We craft and tell stories because we’ve stood on the uncertain edge between the waking world and our imagination, between enchantment and fear. And we remember other stories that help us build our own stories, scraps of lumber and fragments of narrative we gather together to make stories for ourselves.

An Unexpected Hero

Editor’s Note: Unsettling Wonder is pleased to welcome our newest editorial assistant, Cayt Addison. A graduate student in literature and an enthusiast for the fantastic, Cayt will be masterminding our social media presence—for which, keep your Like buttons at the ready—and contributing to the blog. Her inaugural post approaches the concept of wonder voyages from a perhaps unexpected direction—the perilous overland voyage of Mr Bilbo Baggins of Bag End, Hobbiton.

Image by ApeLad

High fantasy today is full of hero’s journey plots, elves and dwarves and worlds which can broadly be mapped onto medieval Europe. This is not limited to novels; computer games and pencil and paper roleplaying also take their cue from the standard ingredients generally accepted to be part of high or epic fantasy. The ingredients, in short, of the work of J. R. R. Tolkien.
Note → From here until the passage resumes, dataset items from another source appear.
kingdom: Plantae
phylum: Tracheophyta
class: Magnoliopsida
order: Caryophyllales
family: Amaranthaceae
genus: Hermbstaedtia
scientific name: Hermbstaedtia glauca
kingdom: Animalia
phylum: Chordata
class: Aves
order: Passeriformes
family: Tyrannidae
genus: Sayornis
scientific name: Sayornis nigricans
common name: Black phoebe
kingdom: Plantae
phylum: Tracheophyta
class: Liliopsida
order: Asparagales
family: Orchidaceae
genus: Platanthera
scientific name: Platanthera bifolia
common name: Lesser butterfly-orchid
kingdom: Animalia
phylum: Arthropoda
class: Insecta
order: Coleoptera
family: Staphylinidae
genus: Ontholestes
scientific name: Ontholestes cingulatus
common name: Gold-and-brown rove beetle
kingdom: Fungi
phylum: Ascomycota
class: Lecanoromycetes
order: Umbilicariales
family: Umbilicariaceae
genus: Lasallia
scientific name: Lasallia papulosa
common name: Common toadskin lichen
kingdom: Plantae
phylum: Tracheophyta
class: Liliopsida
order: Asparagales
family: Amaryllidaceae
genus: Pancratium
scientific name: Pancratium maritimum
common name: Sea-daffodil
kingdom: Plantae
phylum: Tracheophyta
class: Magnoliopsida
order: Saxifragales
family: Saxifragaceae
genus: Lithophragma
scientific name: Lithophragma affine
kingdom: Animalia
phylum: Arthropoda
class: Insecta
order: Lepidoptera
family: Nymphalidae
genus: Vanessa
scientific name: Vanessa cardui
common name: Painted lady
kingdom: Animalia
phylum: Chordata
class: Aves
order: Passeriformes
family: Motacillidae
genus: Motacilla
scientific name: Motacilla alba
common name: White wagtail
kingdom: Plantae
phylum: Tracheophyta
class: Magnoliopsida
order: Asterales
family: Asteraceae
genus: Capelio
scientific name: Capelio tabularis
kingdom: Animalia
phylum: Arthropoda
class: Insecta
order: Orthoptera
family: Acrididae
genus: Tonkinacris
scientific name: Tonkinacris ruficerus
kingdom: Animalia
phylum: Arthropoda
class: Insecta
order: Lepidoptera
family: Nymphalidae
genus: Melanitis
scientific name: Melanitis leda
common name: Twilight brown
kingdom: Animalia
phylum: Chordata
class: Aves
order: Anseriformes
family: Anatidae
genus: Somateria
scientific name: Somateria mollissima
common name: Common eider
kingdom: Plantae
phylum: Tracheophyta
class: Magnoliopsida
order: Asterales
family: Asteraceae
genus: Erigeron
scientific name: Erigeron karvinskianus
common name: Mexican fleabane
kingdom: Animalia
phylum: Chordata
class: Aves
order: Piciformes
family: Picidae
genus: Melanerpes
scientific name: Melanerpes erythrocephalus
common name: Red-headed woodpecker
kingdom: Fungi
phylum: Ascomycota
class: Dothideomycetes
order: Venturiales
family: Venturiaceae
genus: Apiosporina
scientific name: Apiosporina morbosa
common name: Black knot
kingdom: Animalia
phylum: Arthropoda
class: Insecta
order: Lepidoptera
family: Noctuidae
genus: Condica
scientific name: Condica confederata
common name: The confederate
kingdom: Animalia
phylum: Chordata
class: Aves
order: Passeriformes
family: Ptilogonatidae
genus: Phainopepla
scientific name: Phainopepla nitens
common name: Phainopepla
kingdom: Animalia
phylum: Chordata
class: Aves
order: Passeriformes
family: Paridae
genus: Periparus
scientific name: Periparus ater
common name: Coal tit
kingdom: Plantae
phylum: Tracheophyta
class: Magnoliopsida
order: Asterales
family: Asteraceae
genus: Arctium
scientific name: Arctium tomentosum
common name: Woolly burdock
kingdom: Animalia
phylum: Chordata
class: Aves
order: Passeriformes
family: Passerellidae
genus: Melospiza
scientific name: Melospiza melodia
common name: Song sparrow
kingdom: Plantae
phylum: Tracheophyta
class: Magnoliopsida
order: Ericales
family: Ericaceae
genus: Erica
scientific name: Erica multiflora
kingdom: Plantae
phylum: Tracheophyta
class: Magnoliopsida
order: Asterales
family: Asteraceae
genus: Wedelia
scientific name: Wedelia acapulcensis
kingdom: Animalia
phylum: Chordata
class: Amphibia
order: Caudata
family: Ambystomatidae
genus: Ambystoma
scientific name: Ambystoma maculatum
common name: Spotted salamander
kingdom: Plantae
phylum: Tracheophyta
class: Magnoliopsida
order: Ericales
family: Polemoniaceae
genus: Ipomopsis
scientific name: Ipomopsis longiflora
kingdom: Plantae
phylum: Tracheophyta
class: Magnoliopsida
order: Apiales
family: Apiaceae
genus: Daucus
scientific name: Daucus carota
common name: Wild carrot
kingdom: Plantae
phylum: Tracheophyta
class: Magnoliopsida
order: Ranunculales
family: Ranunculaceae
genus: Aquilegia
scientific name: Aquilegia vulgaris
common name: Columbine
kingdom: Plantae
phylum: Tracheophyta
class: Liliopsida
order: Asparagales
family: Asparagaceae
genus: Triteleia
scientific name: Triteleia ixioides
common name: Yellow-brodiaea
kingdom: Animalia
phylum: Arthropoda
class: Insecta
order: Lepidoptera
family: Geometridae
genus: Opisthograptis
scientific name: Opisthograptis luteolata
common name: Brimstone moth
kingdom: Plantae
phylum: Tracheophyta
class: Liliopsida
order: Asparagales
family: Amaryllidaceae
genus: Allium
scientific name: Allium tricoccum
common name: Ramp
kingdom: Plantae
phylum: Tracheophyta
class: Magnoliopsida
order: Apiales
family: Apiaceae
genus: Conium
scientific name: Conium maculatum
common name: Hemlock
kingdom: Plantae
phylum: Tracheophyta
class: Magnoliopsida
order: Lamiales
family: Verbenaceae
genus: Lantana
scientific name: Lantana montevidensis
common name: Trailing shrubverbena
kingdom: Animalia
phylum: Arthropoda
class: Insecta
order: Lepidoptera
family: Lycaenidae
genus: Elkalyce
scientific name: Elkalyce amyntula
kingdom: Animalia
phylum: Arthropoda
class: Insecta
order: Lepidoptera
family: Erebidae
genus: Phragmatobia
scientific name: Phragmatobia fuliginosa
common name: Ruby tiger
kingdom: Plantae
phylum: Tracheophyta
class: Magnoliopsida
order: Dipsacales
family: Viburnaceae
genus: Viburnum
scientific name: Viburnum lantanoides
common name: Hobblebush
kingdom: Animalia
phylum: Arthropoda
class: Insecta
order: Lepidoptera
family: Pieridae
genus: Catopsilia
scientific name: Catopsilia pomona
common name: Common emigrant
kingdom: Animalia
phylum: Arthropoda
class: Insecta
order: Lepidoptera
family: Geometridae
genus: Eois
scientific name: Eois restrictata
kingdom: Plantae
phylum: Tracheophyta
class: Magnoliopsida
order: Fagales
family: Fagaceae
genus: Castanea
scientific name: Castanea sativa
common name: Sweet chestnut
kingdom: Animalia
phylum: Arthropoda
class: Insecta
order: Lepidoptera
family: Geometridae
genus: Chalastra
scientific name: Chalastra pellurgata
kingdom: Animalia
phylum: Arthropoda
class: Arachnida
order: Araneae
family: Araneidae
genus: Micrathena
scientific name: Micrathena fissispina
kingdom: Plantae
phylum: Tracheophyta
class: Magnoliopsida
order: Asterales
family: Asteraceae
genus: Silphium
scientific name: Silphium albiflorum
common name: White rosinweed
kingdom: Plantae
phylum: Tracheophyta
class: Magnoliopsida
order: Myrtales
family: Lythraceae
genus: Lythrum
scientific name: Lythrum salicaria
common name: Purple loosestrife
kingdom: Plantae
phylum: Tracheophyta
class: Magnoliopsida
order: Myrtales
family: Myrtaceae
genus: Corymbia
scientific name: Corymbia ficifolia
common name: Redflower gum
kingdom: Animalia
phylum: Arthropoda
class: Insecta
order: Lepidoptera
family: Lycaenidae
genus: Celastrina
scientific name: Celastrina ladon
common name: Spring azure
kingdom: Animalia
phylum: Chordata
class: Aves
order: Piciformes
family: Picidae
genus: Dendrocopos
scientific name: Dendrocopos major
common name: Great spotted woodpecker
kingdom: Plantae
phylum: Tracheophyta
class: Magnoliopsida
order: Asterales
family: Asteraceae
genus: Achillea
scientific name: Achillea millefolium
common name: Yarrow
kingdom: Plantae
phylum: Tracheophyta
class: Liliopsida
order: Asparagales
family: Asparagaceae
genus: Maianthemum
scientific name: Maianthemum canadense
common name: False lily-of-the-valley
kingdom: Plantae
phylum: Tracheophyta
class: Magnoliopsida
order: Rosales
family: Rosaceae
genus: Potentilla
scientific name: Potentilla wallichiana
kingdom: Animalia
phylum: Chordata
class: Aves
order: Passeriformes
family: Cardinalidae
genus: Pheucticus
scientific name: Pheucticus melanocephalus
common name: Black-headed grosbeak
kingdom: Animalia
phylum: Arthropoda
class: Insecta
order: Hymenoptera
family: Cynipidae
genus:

I was given The Hobbit (1937) to read when I was seven, and it immediately became my favourite book. Deliberately light in tone, it handles peril with humour, fear with wit. I found new parts to love every time I re-read it. Smaug was captivating, Gollum, of course, so repulsive, and in Bilbo, crucially, I saw myself.

Though of course hobbits are not children, there is something of the child about them. Their size, for one thing, but also their greed, the obsession with food which we see in all of the hobbits of both The Hobbit and The Lord of the Rings (1954-55). Lost in the cold and the dark of caves, separated from his friends and guides, Bilbo wants his dinner. Surrounded by people larger than himself, carried away against his will to places he does not know, and spoken of as though he is not there, Bilbo’s experiences are the experiences of children. And yet through luck, or fate, or circumstance, Bilbo manages to save the day.

Unlike many fantasy heroes, Bilbo does not begin as a great or exceptional man. He is not a mage or a prince, has little skill or training in fighting, and mostly muddles through on wit and luck. He is surrounded by people who are stronger and more powerful than he is, but he holds his own among them. He makes himself useful. He saves the lives of his companions more than once. Not bad, for someone who would rather be sitting at home smoking his pipe and munching on his elevenses.

Bilbo is, to begin with, a reluctant member of the party. He would be quite content to remain in the Shire, living his quiet and ordinary life. He is not ostensibly a heroic character, except that he performs heroic acts. And, to a child, perhaps this is the most crucial message which The Hobbit imparts: it does not take an extraordinary person to do extraordinary things. Rather, doing extraordinary things is what makes someone extraordinary.

The Hobbit marked my first experiences of dipping my toes into the waters of fantasy novels, and it would probably be fair to say that I never looked back. From Tolkien’s work I moved on to reading more of what I think of as the ‘high fantasy canon’, and it has undoubtedly shaped my reading habits ever since. Without The Hobbit, it is impossible to say what current high fantasy would look like, and without it, I cannot say how my life (or bookshelves) would look now.

Bilbo Baggins is loyal, lucky, and fundamentally a good person. He may not be the most glamorous of adventurers, but nevertheless, he is one of my personal heroes.


Reader Comments

  1. Please tell me that this is the Cayt Addison whose fabulous poem, ‘Behind the shower curtain’, made the name of the Winstanley literary publication…??